WHY DO YOU DO THAT? Katie whispered to Andy from her bed, while he lay on the carpet in his pajamas with a Lego creation. He spent weeks constructing the plastic homes, taking pride in the shape of the roofs, adhering to color schemes, only, once he was finished, to smash them and all of their yellow headed occupants into cubic smithereens.

WHY? Katie whispered, with her ear buried in her pillow.

CAUSE, Andy said, I GOTTA MAKE SOMETHING NEW. PLUS.

PLUS WHAT?

IT FEELS KINDA GOOD?

It did. They navigated the hole in the carpet of their closets with such frequency they lost all sense of orientation and forgot up from down. And they enjoyed that, until they got queasy. They developed a severe inner ear thing and felt ill all the time. On the school bus, in class, in the hallways, on the basketball court, the earth felt as if it were shifting beneath their feet. And so they came to hate the hole. And they came to hate themselves. They forgot what they stood for and they forgot who they were. They didn’t really grow up anywhere. On their father’s side they said the bad things about their mother’s side. On their mother’s side they said the bad things about their father’s side. The good things got lost somewhere in between for only them to know. They even came to hate each other, for pulling the other into the hole. Once Andy was big enough, they grappled the whole way down: gouging, kicking, scratching, slapping, biting, cursing, glancing off the rocky walls that separated their homes so that by the time they got to the other side their arms were lined with nail marks and their shins thoroughly bruised.

Andy once sunk his buckteeth so deep into the bridge of Katie’s nose she worried about her brain. One time Katie backhanded her little brother at such a dizzying speed his head clocked a chunk of limestone and she had to cradle his unconscious body the rest of the way down, with her fingers interlocked around his microscopic waist and her chin buried in the limp muscles of his shoulder.

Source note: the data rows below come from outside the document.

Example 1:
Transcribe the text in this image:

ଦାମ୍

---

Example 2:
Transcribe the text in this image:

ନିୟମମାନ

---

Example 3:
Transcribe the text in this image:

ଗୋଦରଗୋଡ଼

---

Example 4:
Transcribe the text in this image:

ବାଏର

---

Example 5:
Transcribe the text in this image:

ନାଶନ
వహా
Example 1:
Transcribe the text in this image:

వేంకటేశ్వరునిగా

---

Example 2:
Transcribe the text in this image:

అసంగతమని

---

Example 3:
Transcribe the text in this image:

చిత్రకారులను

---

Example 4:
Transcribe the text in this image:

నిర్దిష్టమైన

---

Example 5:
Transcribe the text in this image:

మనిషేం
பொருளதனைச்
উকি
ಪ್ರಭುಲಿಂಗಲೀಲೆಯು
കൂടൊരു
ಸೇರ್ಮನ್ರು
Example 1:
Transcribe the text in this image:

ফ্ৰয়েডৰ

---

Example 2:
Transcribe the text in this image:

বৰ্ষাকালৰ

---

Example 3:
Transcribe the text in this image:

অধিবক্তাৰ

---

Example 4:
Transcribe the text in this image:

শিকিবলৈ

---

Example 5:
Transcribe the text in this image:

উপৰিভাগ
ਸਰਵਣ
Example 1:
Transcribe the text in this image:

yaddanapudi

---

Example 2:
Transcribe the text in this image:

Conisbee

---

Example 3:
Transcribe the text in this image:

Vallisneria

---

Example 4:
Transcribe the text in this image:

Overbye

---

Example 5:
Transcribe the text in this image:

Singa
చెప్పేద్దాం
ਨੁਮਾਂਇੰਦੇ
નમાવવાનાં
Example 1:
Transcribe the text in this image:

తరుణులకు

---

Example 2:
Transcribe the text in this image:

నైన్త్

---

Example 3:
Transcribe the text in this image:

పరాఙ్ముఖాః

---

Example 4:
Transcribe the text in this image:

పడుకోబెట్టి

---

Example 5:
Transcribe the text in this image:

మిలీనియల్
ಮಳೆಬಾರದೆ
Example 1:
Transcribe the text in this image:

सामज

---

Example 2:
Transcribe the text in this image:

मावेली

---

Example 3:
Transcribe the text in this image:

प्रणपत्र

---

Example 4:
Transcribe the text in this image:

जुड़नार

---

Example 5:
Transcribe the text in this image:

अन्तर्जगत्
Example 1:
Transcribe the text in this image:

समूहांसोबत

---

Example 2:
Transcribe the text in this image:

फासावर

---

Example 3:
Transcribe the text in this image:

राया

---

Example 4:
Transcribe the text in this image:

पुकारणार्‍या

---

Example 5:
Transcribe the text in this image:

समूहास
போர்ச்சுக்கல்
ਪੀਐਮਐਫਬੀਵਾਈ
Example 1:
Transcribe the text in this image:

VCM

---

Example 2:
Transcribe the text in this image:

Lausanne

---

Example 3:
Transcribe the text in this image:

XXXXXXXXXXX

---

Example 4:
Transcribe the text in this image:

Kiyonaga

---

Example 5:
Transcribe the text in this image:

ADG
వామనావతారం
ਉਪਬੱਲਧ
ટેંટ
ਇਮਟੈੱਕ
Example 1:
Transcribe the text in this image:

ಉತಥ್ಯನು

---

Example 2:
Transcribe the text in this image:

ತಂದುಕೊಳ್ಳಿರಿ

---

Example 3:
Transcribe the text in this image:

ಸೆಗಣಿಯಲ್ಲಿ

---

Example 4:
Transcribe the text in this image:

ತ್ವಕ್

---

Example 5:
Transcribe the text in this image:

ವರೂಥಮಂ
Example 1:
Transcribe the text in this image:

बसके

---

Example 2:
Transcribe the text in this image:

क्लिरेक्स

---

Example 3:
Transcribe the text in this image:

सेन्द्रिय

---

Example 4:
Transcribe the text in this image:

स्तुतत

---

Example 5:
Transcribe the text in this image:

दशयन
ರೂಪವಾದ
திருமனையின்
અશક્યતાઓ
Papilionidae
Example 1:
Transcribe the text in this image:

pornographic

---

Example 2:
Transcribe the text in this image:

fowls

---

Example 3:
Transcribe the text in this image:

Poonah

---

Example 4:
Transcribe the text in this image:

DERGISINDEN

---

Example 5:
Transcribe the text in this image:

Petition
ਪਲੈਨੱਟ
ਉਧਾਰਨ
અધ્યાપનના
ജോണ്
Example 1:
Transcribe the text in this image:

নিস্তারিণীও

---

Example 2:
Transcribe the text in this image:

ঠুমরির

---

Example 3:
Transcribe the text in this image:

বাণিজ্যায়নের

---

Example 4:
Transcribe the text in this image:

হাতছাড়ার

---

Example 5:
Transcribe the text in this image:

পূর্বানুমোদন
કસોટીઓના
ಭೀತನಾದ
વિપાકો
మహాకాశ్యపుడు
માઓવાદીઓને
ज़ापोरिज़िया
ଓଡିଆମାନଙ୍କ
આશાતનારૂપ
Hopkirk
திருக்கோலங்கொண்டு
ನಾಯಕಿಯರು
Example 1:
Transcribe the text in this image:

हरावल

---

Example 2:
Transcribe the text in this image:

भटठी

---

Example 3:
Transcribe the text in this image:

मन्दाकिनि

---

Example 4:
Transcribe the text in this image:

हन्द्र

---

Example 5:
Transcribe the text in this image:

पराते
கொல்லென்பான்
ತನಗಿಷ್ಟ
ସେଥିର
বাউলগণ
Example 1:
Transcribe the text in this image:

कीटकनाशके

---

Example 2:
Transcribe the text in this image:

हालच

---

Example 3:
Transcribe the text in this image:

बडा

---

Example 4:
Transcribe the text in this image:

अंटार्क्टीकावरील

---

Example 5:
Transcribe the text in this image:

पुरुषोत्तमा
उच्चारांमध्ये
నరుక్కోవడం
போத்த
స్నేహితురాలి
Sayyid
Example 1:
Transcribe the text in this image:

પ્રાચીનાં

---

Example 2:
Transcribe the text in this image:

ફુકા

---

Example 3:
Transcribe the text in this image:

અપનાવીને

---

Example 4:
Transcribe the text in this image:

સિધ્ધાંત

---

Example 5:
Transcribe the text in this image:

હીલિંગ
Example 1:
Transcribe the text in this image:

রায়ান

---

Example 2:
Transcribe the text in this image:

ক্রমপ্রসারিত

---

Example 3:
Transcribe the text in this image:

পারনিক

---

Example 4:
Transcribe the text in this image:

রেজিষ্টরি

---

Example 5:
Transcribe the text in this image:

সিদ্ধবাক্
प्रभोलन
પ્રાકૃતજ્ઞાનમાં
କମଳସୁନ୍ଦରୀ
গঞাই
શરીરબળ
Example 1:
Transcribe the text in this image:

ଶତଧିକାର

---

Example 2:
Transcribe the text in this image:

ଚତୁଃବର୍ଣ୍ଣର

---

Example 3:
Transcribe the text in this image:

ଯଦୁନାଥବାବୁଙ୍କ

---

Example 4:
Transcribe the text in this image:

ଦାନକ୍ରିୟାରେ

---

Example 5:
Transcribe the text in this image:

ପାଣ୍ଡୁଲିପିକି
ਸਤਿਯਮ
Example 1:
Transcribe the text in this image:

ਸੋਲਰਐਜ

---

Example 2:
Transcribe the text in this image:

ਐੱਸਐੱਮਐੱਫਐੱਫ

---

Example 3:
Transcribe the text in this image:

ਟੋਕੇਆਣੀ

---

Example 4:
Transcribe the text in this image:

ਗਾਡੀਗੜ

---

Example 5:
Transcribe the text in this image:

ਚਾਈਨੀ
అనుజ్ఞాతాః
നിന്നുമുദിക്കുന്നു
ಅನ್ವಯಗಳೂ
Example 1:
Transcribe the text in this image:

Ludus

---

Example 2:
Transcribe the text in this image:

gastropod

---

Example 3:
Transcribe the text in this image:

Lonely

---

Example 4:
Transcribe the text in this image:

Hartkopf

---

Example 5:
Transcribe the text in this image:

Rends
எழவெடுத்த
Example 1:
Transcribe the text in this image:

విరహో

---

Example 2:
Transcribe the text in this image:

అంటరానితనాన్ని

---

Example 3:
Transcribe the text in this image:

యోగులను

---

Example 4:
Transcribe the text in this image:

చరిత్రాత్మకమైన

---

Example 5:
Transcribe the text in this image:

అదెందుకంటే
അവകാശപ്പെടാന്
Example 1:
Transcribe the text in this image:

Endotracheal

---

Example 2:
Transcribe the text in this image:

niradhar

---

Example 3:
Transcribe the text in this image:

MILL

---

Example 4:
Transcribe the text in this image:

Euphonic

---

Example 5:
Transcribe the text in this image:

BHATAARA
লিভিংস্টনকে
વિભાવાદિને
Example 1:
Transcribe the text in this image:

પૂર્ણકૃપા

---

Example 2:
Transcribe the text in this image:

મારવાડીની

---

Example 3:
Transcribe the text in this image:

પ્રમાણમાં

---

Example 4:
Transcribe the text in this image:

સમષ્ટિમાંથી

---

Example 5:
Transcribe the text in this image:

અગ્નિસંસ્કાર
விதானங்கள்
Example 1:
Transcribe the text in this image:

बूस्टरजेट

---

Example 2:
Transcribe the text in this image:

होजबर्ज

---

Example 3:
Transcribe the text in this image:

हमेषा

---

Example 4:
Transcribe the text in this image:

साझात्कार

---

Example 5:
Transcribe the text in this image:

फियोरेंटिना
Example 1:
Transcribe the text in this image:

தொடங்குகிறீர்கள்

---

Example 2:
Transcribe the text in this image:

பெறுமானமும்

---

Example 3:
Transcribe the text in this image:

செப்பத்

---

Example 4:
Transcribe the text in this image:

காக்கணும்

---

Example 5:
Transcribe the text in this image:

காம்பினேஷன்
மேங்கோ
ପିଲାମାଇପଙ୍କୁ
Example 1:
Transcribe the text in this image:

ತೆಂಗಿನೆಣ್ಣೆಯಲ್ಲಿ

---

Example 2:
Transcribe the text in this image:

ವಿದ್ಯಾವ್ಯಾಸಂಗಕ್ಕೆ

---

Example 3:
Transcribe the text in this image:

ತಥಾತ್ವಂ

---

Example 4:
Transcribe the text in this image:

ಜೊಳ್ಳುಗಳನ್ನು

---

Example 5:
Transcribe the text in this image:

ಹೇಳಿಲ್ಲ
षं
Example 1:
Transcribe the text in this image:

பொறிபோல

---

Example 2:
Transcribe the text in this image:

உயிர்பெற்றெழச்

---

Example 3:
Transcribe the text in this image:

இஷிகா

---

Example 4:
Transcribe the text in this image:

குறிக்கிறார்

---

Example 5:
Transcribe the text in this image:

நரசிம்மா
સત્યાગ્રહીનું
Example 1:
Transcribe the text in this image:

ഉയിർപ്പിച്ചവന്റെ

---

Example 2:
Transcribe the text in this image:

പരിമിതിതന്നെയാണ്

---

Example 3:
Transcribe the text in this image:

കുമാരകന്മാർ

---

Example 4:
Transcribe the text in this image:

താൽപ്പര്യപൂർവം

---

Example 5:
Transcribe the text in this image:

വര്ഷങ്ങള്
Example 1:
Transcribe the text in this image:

She let her tears wet the back of his t-shirt then. And they fell gracefully, silently. Katie knew the hole that well. Her hair blew behind her and the wind rushed through her ears but didn’t disturb her in the slightest. She clung to her little brother for fear that part of her was missing back on which ever side they’d just left. She couldn’t help feeling that her molecules had been left behind.